If the polls are to be believed, most Californians agree with our two Democratic senators and Republican governor that undocumented immigrants are mere criminals. What a sorry spectacle both our new liberal senators, elected on a platform of advancing women’s rights, now lead the charge to beef up the Border Patrol to hunt down women and children.

What kind of “feminist” favors arresting a Mexican mother and child and deporting them back to a life of poverty? What “choice” does the Chinese garment worker mother have but to sneak into this country to earn dollars to send back home so her kids will not starve?

On the other side of the political ledger, we have a Republican governor who knows well how California business has profited from a century of cheap immigrant labor, now blaming those workers for a downturn in the business cycle. Why has he suddenly forgotten the conservative rhetoric about the law of supply and demand and the wonders of the free market? If the jobs weren’t here for the immigrants, they wouldn’t come.

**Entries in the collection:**
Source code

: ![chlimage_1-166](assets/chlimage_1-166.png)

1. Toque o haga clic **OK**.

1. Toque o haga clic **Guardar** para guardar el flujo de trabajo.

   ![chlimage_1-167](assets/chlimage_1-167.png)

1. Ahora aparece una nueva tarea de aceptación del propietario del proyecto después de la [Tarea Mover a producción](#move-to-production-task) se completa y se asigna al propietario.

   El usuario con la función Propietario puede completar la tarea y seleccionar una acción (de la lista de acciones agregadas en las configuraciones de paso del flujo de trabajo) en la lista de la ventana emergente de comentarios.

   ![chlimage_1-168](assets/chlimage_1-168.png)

**WHAT IS NEEDED:** Extend the opinion piece on immigration politics in California, picking up after its final sentence.

**WRITTEN REPLY:**
Then there are the “pro-family” conservatives who thrill to the cardinal’s message when it is anti-abortion but are critical when he asserts the sanctity of life beyond the fetus stage.

What does it means to be “pro-life” if you would deny health care to a pregnant mother or child simply because they have no papers? How can you be against birth control for the world’s people, claiming that the fetus is sacredly alive, and yet be so contemptuous toward the immigrant fetus who has become a child?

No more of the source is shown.